# What the task requires
Tally the lines of the records below that include the word "Toponium", and write down only that tally.

---------- Extracted data

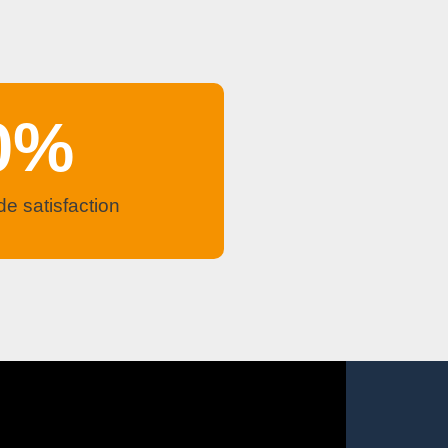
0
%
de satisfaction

--------------------
---------- Extracted data

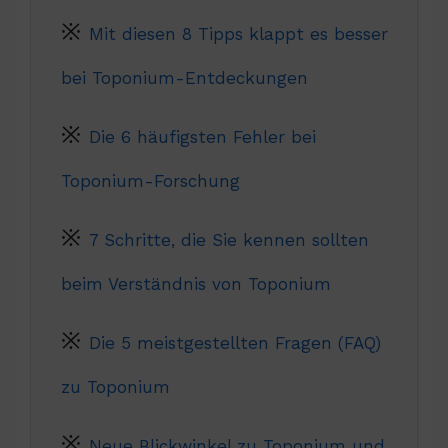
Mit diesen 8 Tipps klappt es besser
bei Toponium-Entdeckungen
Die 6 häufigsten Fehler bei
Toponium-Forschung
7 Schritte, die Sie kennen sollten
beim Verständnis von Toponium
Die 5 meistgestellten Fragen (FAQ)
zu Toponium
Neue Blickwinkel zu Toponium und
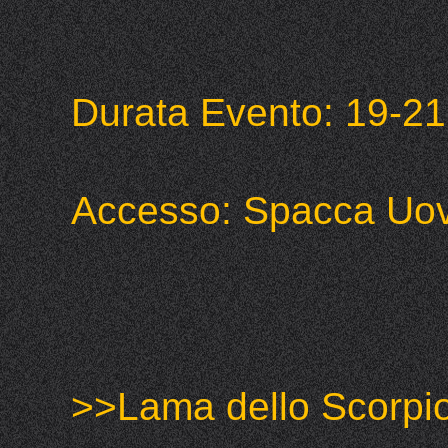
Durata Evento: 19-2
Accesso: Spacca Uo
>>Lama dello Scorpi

--------------------

# Result below
5